Financial expert Martin Lewis has issued a stark warning to UK households, clarifying that a central measure in the recent Autumn Budget will act as the 'biggest tax rising measure' for the country. Following Chancellor Rachel Reeves' announcements, Lewis has been deciphering the complex policy changes for the public.
What is Fiscal Drag and How Does it Work?
On his ITV programme, The Martin Lewis Money Show Live, the money saving expert broke down the concept of 'fiscal drag' in simple terms. He explained that the government has extended the freeze on Income Tax and National Insurance thresholds for another three years, now lasting until 2031.
This means the points at which you start paying tax, or move into a higher tax band, will not increase with inflation or rising wages. The key thresholds that are frozen are:
- The Personal Allowance: £12,570 (the amount you can earn before paying tax)
- The Basic Rate threshold: £50,270 (the point at which the 40% higher rate kicks in)
- The £100,000 point where you start to lose your tax-free allowance
- The £125,000 point for the Additional Rate of 45%
Lewis stated plainly, "Frankly, this extension, it would have probably been cheaper for us if these had been moved up, and they put a penny on income tax. That is fiscal drag."
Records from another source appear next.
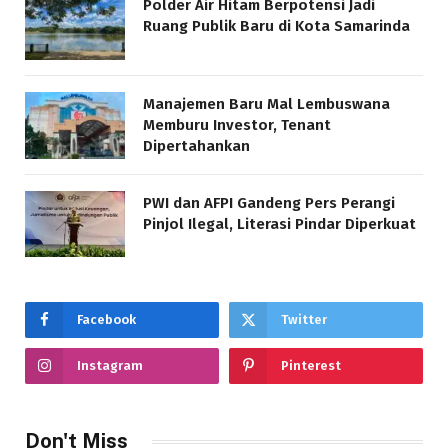
Polder Air Hitam Berpotensi Jadi
Ruang Publik Baru di Kota Samarinda
Manajemen Baru Mal Lembuswana
Memburu Investor, Tenant
Dipertahankan
PWI dan AFPI Gandeng Pers Perangi
Pinjol Ilegal, Literasi Pindar Diperkuat
Facebook
Twitter
Instagram
Pinterest
Don't Miss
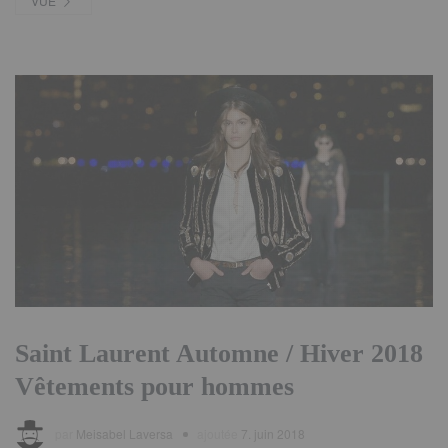
VUE
Saint Laurent Automne / Hiver 2018
Vêtements pour hommes
par
Meisabel Laversa
ajoutée
7. juin 2018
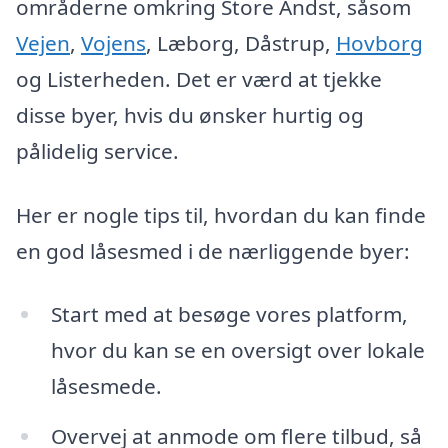
områderne omkring Store Andst, såsom
Vejen
,
Vojens
, Læborg, Dåstrup,
Hovborg
og Listerheden. Det er værd at tjekke
disse byer, hvis du ønsker hurtig og
pålidelig service.
Her er nogle tips til, hvordan du kan finde
en god låsesmed i de nærliggende byer:
Start med at besøge vores platform,
hvor du kan se en oversigt over lokale
låsesmede.
Overvej at anmode om flere tilbud, så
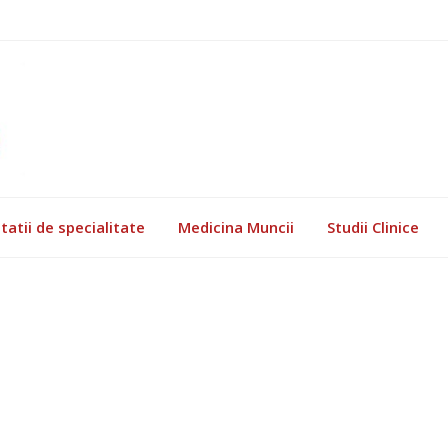
tatii de specialitate
Medicina Muncii
Studii Clinice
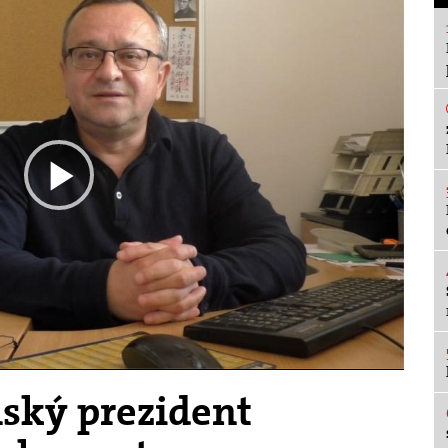
Play
Video
nský prezident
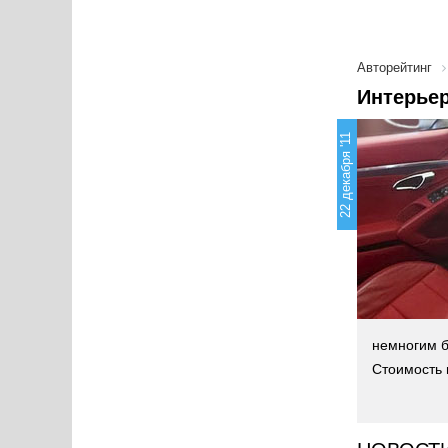
Авторейтинг
Интерьер
22 декабря '11
немногим б
Стоимость 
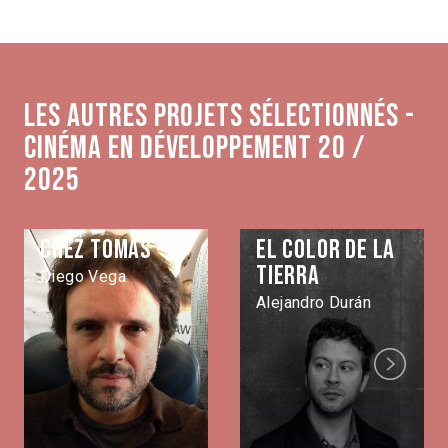
Les autres projets sélectionnés -
Cinéma en développement 20 /
2025
Chez Tomàs
El color de la
tierra
Diego Vega
Alejandro Durán
Next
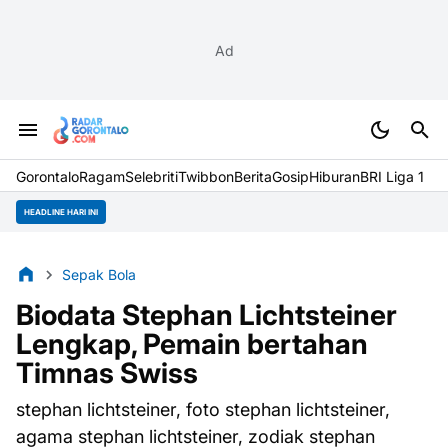
Ad
Gorontalo
Ragam
Selebriti
Twibbon
Berita
Gosip
Hiburan
BRI Liga 1
HEADLINE HARI INI
Sepak Bola
Biodata Stephan Lichtsteiner
Lengkap, Pemain bertahan
Timnas Swiss
stephan lichtsteiner, foto stephan lichtsteiner,
agama stephan lichtsteiner, zodiak stephan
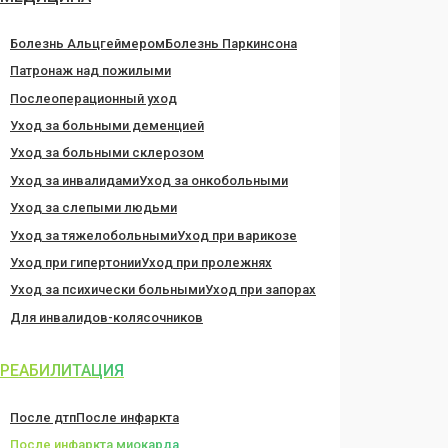
Болезнь Альцгеймером
Болезнь Паркинсона
Патронаж над пожилыми
Послеоперационный уход
Уход за больными деменцией
Уход за больными склерозом
Уход за инвалидами
Уход за онкобольными
Уход за слепыми людьми
Уход за тяжелобольными
Уход при варикозе
Уход при гипертонии
Уход при пролежнях
Уход за психически больными
Уход при запорах
Для инвалидов-колясочников
РЕАБИЛИТАЦИЯ
После дтп
После инфаркта
После инфаркта миокарда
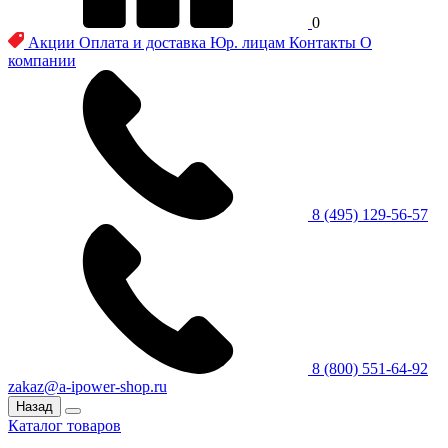
0
Акции
Оплата и доставка
Юр. лицам
Контакты
О
компании
8 (495) 129-56-57
8 (800) 551-64-92
zakaz@a-ipower-shop.ru
Назад
Каталог товаров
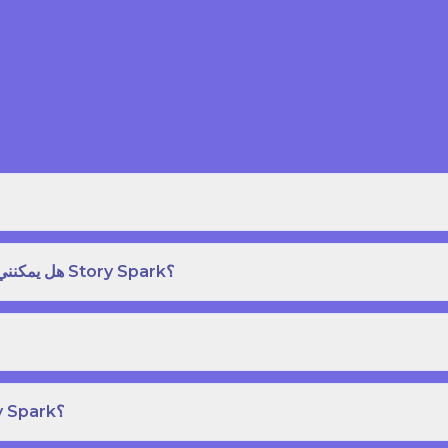
هل يمكنني طلب نسخة مطبوعة بغلاف مقوى من كتاب قصص على Story Spark؟
هل يمكنني إنشاء ونشر كتاب قصص خاص بي على Story Spark؟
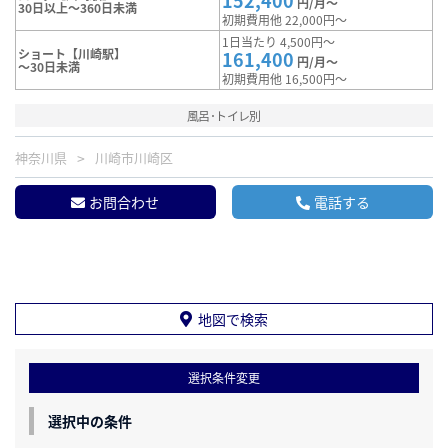
152,400
円/月～
30日以上～360日未満
初期費用他 22,000円～
1日当たり 4,500円～
ショート【川崎駅】
161,400
円/月～
～30日未満
初期費用他 16,500円～
風呂･トイレ別
神奈川県
川崎市川崎区
お問合わせ
電話する
地図で検索
選択条件変更
選択中の条件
The Stark Consequences for UK Taxpayers
The impact of this prolonged freeze is significant and will be felt by millions. As wages gradually increase over time, but the tax thresholds remain static, people will find themselves paying a larger proportion of their income in tax.
Martin Lewis provided startling figures to illustrate the scale of this change. He revealed that from when the freeze began in 2021 until its new end date in 2031, the policy is predicted to have the following effects:
- 5.2 million people who were previously non-taxpayers will be pulled into the tax system.
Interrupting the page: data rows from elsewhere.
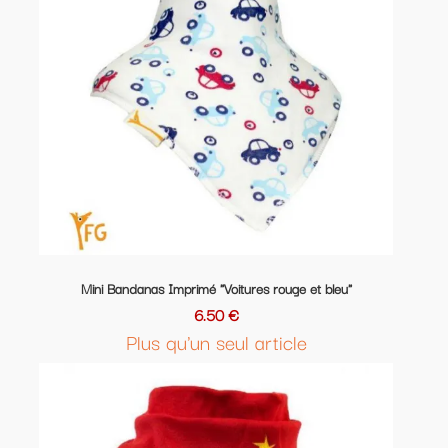
Mini Bandanas Imprimé "Voitures rouge et bleu"
6.50 €
Plus qu'un seul article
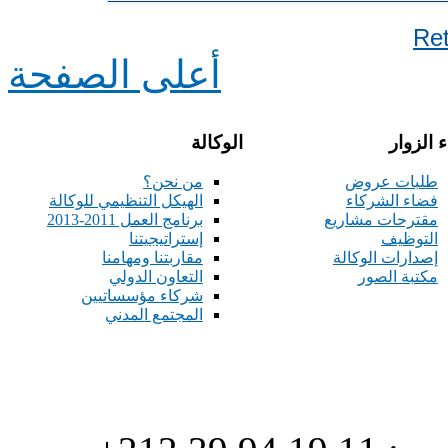
Re
أعلى الصفحة
 الزوار
الوكالة
طلبات عروض
من نحن؟
فضاء الشركاء
الهيكل التنظيمي للوكالة
مقترحات مشاريع
برنامج العمل 2011-2013
التوظيف
إستراتيجيتنا
إصدارات الوكالة
مقاربتنا ومهامنا
مكتبة الصور
التعاون الدولي
شركاء مؤسساتيين
المجتمع المدني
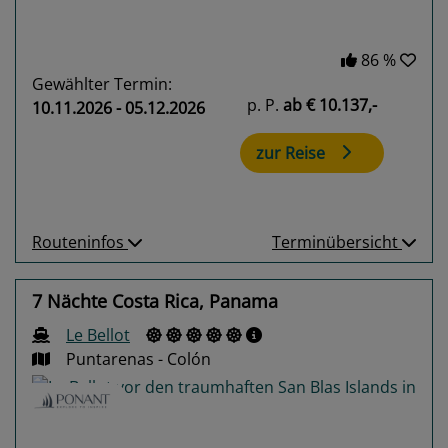
86 %
Gewählter Termin:
p. P.
ab
€ 10.137,-
10.11.2026 - 05.12.2026
zur Reise
Routeninfos
Terminübersicht
7 Nächte Costa Rica, Panama
Le Bellot
Puntarenas - Colón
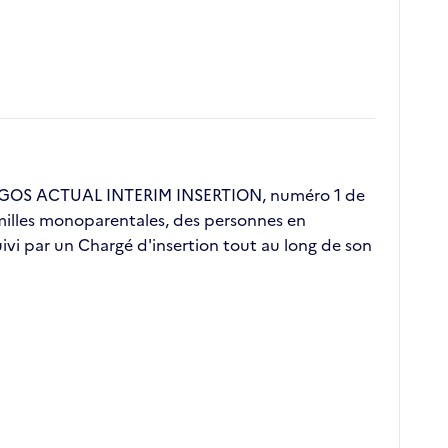
 ERGOS ACTUAL INTERIM INSERTION, numéro 1 de
familles monoparentales, des personnes en
vi par un Chargé d'insertion tout au long de son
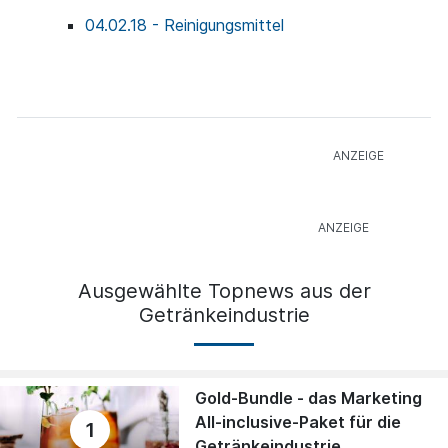
04.02.18 - Reinigungsmittel
Ausgewählte Topnews aus der
Getränkeindustrie
Gold-Bundle - das Marketing
All-inclusive-Paket für die
1
Getränkeindustrie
- 4.8 million people who currently pay the basic rate of tax will be pushed into the higher rate tax bracket.
This represents a substantial shift in the UK's tax landscape, effectively creating a stealth tax rise that will 'cost everyone' over the coming years.
Why This Matters for Your Finances
The core of the issue, as Lewis explained, is that under normal circumstances, you would expect tax thresholds to rise alongside your earnings and the cost of living. "So you're still paying roughly the same proportion of tax as what you earn increases, and what everything costs increases," he said.
However, with the thresholds now frozen until 2031, workers will not get this natural protection. Even if you receive a pay rise that simply matches inflation, you could end up in a higher tax bracket or paying tax for the first time, meaning your real-terms take-home pay may not improve as much as you expect.
This extended freeze means that for the rest of this decade, understanding fiscal drag will be crucial for any UK taxpayer trying to manage their household budget effectively.